The ability of the British to seize American ports was even more devastating than the higher costs of shipping and trade caused by the blockade. Disruption of the existing commercial network destroyed the efficiencies this network had brought. These included the more prominent roles played by more distant ports like Boston and St. Eustatius (because of the occupied and/or blockaded mid-Atlantic ports of New York and Philadelphia) and the increased use of land transport. Inflation of the continental currency, and the attempted regulation of prices and wages of seamen, affected trade and agricultural production negatively. Loyalist privateering reinforced the effectiveness of Britain’s sea borne efforts to throttle the American economy.
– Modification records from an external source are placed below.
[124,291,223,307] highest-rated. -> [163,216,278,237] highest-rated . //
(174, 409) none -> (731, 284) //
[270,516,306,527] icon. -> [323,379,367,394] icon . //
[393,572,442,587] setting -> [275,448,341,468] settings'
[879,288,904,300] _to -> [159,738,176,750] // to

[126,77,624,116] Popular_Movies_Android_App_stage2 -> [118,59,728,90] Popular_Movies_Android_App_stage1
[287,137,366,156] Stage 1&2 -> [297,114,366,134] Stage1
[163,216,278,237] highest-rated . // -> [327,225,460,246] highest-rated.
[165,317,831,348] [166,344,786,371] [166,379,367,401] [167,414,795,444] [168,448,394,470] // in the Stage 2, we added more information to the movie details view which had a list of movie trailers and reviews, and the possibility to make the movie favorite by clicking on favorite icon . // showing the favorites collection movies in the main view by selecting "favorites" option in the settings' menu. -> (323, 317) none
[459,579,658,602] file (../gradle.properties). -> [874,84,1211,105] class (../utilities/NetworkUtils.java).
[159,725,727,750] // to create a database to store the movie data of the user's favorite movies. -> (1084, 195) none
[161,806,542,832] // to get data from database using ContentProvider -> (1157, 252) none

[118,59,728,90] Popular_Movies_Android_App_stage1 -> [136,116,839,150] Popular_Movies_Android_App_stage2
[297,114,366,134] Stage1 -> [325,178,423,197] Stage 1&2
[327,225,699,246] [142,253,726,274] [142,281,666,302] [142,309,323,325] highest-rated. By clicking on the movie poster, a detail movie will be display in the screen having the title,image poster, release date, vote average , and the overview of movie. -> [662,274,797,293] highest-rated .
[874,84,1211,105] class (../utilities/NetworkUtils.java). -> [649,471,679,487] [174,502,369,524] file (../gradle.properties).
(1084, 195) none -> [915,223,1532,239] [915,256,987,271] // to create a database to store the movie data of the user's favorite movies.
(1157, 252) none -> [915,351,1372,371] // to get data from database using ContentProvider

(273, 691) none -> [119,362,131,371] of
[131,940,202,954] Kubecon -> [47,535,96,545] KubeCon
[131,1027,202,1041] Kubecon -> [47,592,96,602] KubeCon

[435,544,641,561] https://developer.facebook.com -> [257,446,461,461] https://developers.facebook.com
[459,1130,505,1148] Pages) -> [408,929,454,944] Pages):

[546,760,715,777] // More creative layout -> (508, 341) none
For all these reasons, the time from the autumn of 1778 to the spring of 1780 was the low point of the War for the Americans. Rochambeau’s expedition brought the infusion of French money and stimulation to the New England economy in the summer of 1780, though French purchase sometimes reduced the surpluses available to the American army. A revival of agricultural production in the Delaware and Chesapeake regions followed from increased plantings in the fall of 1780. Factors, in this revival may have been the hope of increased demand from Cuba and other Caribbean areas, together with elections in Pennsylvania that gave greater voice to political policies which favored market solutions (and higher prices). A consequence was resurgence in Philadelphia’s trade in 1781 when tonnage entering that port increased to 42 percent of its prewar level. It also led to increased supplies in 1781 for the army, a necessary condition for victory at Yorktown. This was fortunate because the British blockade put increased pressure on the American economy in 1782. Although it failed to cripple the mid-Atlantic region’s trade, it reduced the central position Philadelphia held in it. However, by that time, the British were tiring of the war. The Americans had outlasted British naval supremacy.

Buel goes on to discuss monetary and financial problems that were to plague the U.S. under the Articles of Confederation through the 1780s. Only slowly would a truly national economy and economic independence emerge as peace allowed recovery and a search for political solutions. In all, this is an excellent book that offers new evidence about the American revolutionary economy.

James F. Shepherd is professor of economics at Whitman College, Walla Walla, Washington. His books include Shipping, Maritime Trade, and the Economic Development of Colonial North America (Cambridge University Press, 1972), and The Economic Rise of Early America (Cambridge University Press, 1979) — both with Gary M. Walton. His current research concerns the agricultural history of the Columbia Plateau in the Pacific Northwest.